Et Milan



Dans ce village, il y a un château. C'est un très beau château. À l'époque, pour le construire, ou l'orner d'autres constructions (ce qu'il y a de bien, avec les châteaux, c'est qu'on ne sait jamais exactement, à moins d'avoir l'œil, et encore, à quelle époque telle partie, etc., sans compter les fondations, ce qui a été rasé, et cet ajout, là, cet ajout XIIe, rajouté au XIIIe, vous le voyez cet ajout, non le contraire, excusez-moi - je devrais faire la même chose avec mon appartement à Paris : les étagères du couloir, par exemple, remontent à 1990, une facture très particulière, posées par le propriétaire qui souhaitait obtenir un effet de corniche, et surtout libérer la moquette, non elle n'a pas été conservée, des livres qui s'y entassaient, jusque dans la chambre, qui a subi peu de modifications, si vous voulez bien me suivre…) - on fit venir des architectes d'Italie, un élève de Michel-Ange entre autres, la plupart de Milan. D'où le dicton, qui me trotte dans la tête depuis que je suis ici, et que je le connais :

- Et Milan fit Meillant.

Je connais ce dicton, ou ce proverbe, ou cette rengaine, cette scie, oui ! depuis une quinzaine de jours : et j'en suis quasiment poursuivi. Marcher, me laver les dents, tapoter mon stylo sur le bureau, chantonner dans la baignoire, couper des carottes en rondelles, bientôt respirer ?

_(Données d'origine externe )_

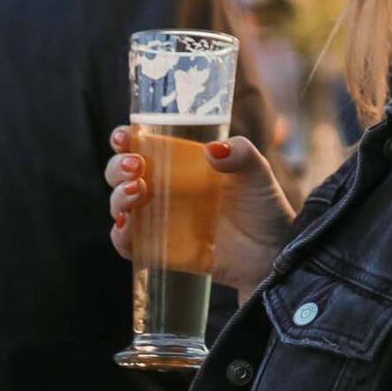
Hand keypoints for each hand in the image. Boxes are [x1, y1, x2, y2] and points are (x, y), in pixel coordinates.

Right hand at [107, 126, 297, 297]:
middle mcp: (164, 190)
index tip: (123, 137)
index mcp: (181, 164)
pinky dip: (120, 235)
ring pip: (119, 205)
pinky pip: (128, 244)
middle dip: (118, 167)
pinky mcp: (160, 251)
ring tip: (138, 191)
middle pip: (120, 174)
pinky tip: (128, 225)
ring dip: (118, 196)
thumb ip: (241, 153)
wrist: (273, 253)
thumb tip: (213, 149)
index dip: (125, 140)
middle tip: (135, 166)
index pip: (142, 146)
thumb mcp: (258, 172)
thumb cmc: (264, 206)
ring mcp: (159, 221)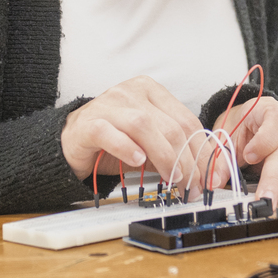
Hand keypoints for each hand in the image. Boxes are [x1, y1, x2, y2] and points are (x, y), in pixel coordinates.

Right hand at [60, 76, 198, 188]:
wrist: (70, 141)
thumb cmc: (112, 141)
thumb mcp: (149, 144)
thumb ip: (173, 151)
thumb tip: (203, 173)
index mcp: (151, 91)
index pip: (187, 120)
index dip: (201, 151)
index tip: (207, 177)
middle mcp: (131, 92)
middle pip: (170, 126)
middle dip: (186, 161)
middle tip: (191, 186)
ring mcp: (108, 104)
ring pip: (144, 126)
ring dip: (163, 156)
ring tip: (170, 178)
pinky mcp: (89, 122)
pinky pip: (110, 133)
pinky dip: (127, 148)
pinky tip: (137, 161)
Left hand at [215, 95, 277, 202]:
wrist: (253, 121)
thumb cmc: (243, 127)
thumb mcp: (228, 136)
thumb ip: (221, 158)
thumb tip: (213, 181)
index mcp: (268, 112)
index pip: (270, 125)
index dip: (260, 142)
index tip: (249, 156)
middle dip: (275, 175)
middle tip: (268, 196)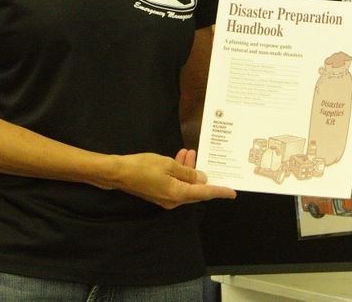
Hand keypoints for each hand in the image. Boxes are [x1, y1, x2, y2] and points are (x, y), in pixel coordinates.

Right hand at [112, 149, 235, 208]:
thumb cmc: (143, 167)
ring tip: (191, 152)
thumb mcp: (169, 165)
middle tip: (208, 159)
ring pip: (185, 184)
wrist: (118, 173)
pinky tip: (180, 157)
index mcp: (178, 194)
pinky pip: (175, 183)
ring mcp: (166, 197)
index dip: (220, 191)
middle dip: (202, 174)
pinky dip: (180, 172)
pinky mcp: (159, 192)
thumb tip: (202, 179)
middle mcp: (174, 200)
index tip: (233, 193)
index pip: (204, 193)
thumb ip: (188, 172)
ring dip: (189, 169)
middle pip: (196, 189)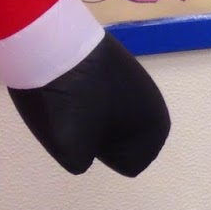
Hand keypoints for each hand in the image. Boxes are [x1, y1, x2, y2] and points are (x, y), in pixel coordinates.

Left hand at [7, 33, 169, 175]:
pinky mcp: (119, 65)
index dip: (100, 155)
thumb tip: (84, 147)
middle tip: (74, 119)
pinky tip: (72, 84)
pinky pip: (105, 95)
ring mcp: (138, 82)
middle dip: (98, 136)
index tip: (84, 135)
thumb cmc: (69, 102)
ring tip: (69, 100)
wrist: (56, 44)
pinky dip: (89, 94)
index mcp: (154, 129)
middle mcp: (155, 106)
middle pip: (121, 140)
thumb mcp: (71, 150)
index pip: (129, 164)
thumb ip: (82, 162)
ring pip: (111, 117)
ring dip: (91, 115)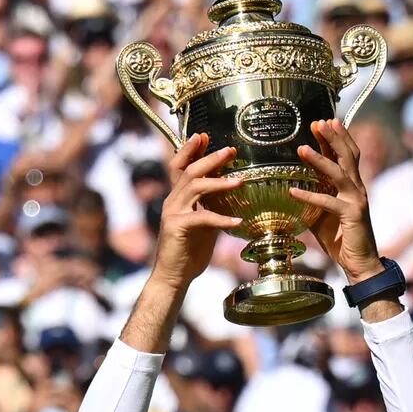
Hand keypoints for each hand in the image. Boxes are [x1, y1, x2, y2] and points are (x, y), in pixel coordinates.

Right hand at [149, 134, 242, 292]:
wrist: (173, 276)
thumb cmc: (189, 251)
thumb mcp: (203, 224)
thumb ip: (211, 207)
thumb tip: (230, 194)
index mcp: (177, 198)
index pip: (180, 166)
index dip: (190, 149)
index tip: (204, 135)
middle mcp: (172, 201)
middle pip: (190, 171)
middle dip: (211, 158)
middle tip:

Tout ce qui se prête, y compris de loin, à une activité rythmée ramène tôt ou tard à ce slogan.

Les cris perçants des paons, dans le parc du château, en deviennent, quand le soir tombe, c'est à ce moment qu'ils crient, presque rassurants. Alors qu'ils sont horribles, glaçants, en temps normal, hors slogan.

Je sais bien ce qui me plaît, là-dedans : le et. Commencez par un et, et c'est interminable.

Comme, en somme, une nuance diabolique apportée à l'aphorisme de Paul Valéry : « Tout commence par une interruption. »

En plein Berry ? Et en plein Paris, ce serait autrement ?

Et à présent, j'aimerais aussi que Et Milan me lâche un peu, dans les jours qui viennent. Plus de deux semaines à ce tempo, on en devient idiot. Que faire ?

Appeler les gens du château ? À propos des paons ?




Frédéric Berthet (1954-2003),
dans Paris-Berry récit,
écrit entre décembre 1991 et avril 1992.

À cette période, Frédéric Berthet a résidé à Meillant, dans la « maison de la Baillite ».

Publié aux éditions Gallimard en 1993. Réédité depuis.